Friday, June 02, 2006

Pork 1, Antiterrorism 0

The New York Times
Pork 1, Antiterrorism 0

If Al Qaeda is planning on following up its 2001 attacks on New York and Washington with an assault on Nebraska, the Department of Homeland Security's new urban areas security grants are brilliant. But, of course, the White House, Wall Street and densely populated urban areas are the most likely terrorist targets, and these are precisely the places the department dangerously shortchanged this week. The new grants, which slash spending for New York and Washington by 40 percent — and shower money on Omaha and Louisville — are more about pork barrel politics than security. Given how important the stakes are in protecting the nation against terrorism, they are also a disgrace.

Scarce antiterrorism money should be rigorously aimed at the places most at risk of attack, but the Bush administration and Congress have consistently refused to do so. While efforts to protect subway riders in New York City and federal workers in downtown Washington are badly underfinanced, places that would be bizarre targets have been swimming in federal funds. The Northwest Arctic Borough, an Alaskan area of 7,300 people, spent $233,000 a while back to buy decontamination tents, night vision goggles and other equipment.

This week, the Department of Homeland Security has skewed things even further against Americans who live in the places that are most likely to be attacked. New York's share of the urban areas security program falls to $124 million from $207 million last year, and Washington's falls to $46 million from $77 million.

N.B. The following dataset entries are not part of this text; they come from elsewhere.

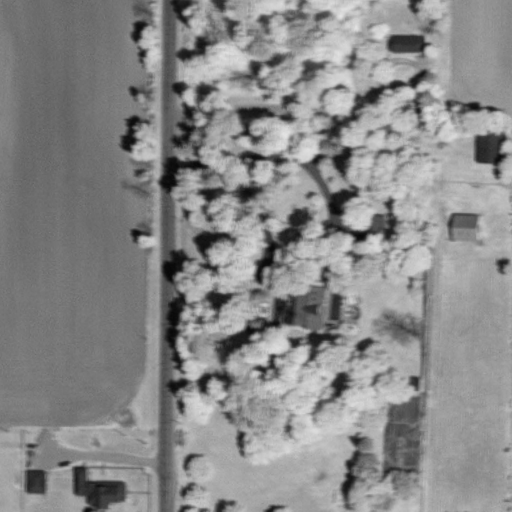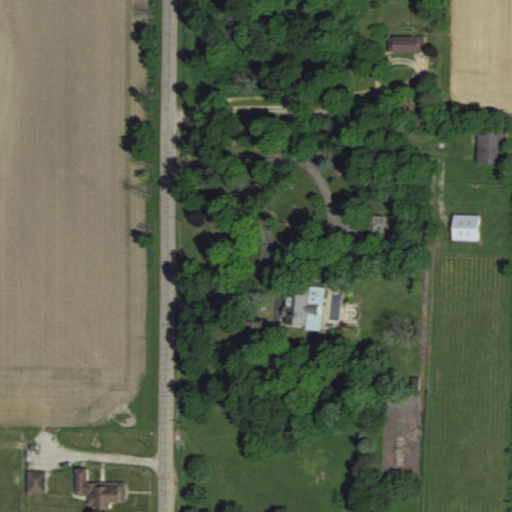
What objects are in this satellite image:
building: (404, 43)
building: (488, 146)
road: (298, 155)
road: (331, 208)
building: (461, 227)
road: (166, 256)
road: (278, 290)
building: (303, 306)
road: (103, 458)
building: (34, 481)
building: (96, 491)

There appear to be serious problems with the department's evaluation process. Rather than having impartial antiterrorism experts make recommendations, it relied on anonymous "peer reviewers" recommended by governors, mayors and local homeland security departments. The panels appear to have been too focused on politics, and not enough on safety. The resistance to financing operating costs, like police overtime, ignores the fact that day-to-day groundwork does the most to combat terrorism.

Some of the specifics of the decision process are downright bizarre. New York City's evaluation found that it had no "national monuments or icons." The department concedes that omitting the Statute of Liberty was an "oversight," but it still seems unaware that to many would-be terrorists, the biggest American icon of all is simply — New York.

The responsibility for the bad allocations lies with President Bush and Homeland Security Secretary Michael Chertoff. But Congress also has a poor record in this area. Representatives of high-population states like New York, California and Texas have continually lost out in their efforts to enact a more risk-based formula. Congressmen from the areas that have been shortchanged this week are vowing to fight. Representative Peter King, a New York Republican who is chairman of the House Homeland Security Committee, says he wants New York to be "made whole," either by adjusting the most recent grants or finding money from other budgetary sources.

When President Bush and the Republican Party were looking for a backdrop for their 2004 national convention that symbolized America's war on terror, they came to New York City, not Omaha. Mr. Bush and Mr. Chertoff owe the American people a system that recognizes the vulnerability of places like New York and Washington not just when the television cameras are rolling, but when the money is being handed out.